• EXERCISE DETAILS
Within the material below, transcribe exactly the lines from the one holding "[252,617,302,633] those ->" through the one holding "[813,675,898,691] harbored ->", keeping both ends and skipping the rest.

• TASK DATA
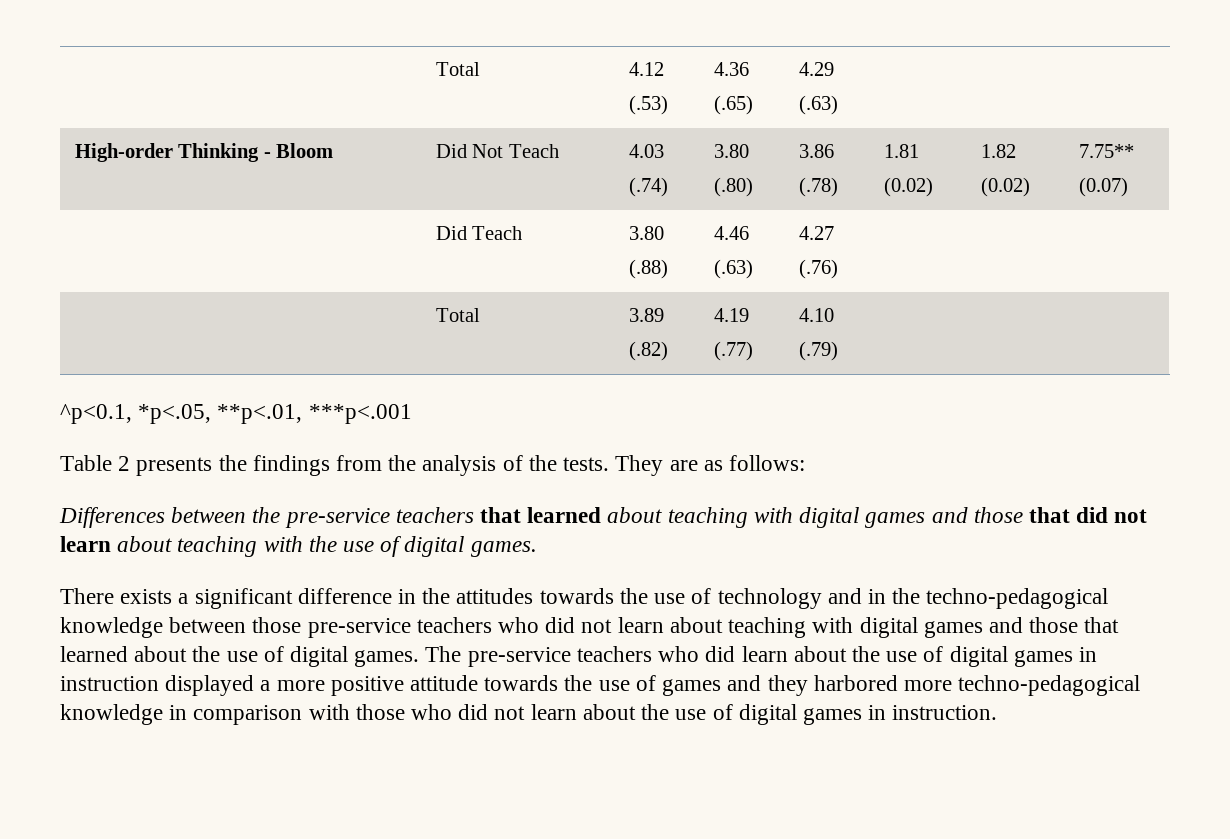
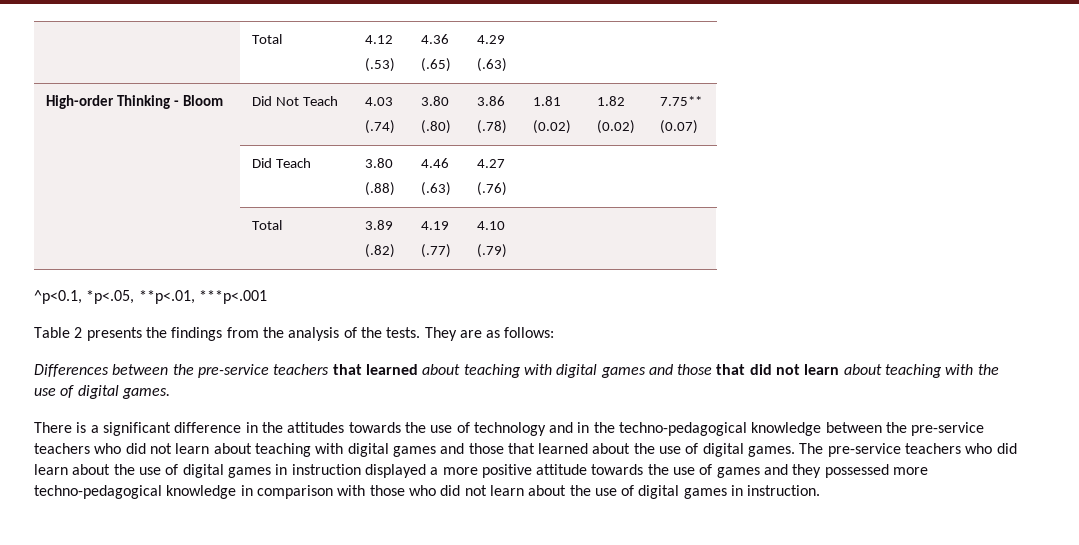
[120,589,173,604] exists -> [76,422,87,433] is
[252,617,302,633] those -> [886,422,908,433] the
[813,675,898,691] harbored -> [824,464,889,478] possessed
...
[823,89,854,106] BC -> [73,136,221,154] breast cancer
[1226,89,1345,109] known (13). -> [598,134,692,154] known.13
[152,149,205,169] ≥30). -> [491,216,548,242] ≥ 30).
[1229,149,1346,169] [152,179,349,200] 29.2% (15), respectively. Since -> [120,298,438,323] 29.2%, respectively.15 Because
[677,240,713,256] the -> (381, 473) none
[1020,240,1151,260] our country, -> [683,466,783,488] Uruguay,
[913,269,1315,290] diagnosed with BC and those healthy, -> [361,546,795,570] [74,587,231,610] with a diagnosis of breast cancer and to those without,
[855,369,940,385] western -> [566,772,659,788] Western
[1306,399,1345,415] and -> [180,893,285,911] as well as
* * *
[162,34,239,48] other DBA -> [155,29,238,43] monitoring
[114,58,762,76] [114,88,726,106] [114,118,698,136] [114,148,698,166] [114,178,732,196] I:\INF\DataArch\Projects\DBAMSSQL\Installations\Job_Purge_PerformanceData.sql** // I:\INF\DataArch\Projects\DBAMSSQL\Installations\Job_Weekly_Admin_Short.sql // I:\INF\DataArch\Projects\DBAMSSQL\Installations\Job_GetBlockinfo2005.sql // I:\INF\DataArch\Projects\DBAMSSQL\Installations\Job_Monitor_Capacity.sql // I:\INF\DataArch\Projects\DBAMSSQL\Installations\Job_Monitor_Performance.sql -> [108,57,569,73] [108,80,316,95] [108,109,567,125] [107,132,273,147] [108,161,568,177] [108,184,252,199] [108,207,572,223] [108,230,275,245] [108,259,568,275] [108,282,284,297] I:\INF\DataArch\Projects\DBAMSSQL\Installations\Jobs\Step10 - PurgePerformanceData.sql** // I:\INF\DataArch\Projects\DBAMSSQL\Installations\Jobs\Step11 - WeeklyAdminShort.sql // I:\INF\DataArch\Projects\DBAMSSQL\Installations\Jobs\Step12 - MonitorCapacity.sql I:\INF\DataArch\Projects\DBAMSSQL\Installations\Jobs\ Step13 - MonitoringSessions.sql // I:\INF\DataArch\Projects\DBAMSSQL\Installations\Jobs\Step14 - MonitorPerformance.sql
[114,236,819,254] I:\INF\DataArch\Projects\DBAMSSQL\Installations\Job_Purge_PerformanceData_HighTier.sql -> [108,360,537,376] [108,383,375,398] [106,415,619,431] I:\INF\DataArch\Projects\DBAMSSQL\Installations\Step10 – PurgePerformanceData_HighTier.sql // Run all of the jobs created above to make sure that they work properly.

• ANSWER TO THE PROBLEM
[252,617,302,633] those -> [886,422,908,433] the
[813,675,898,691] harbored -> [824,464,889,478] possessed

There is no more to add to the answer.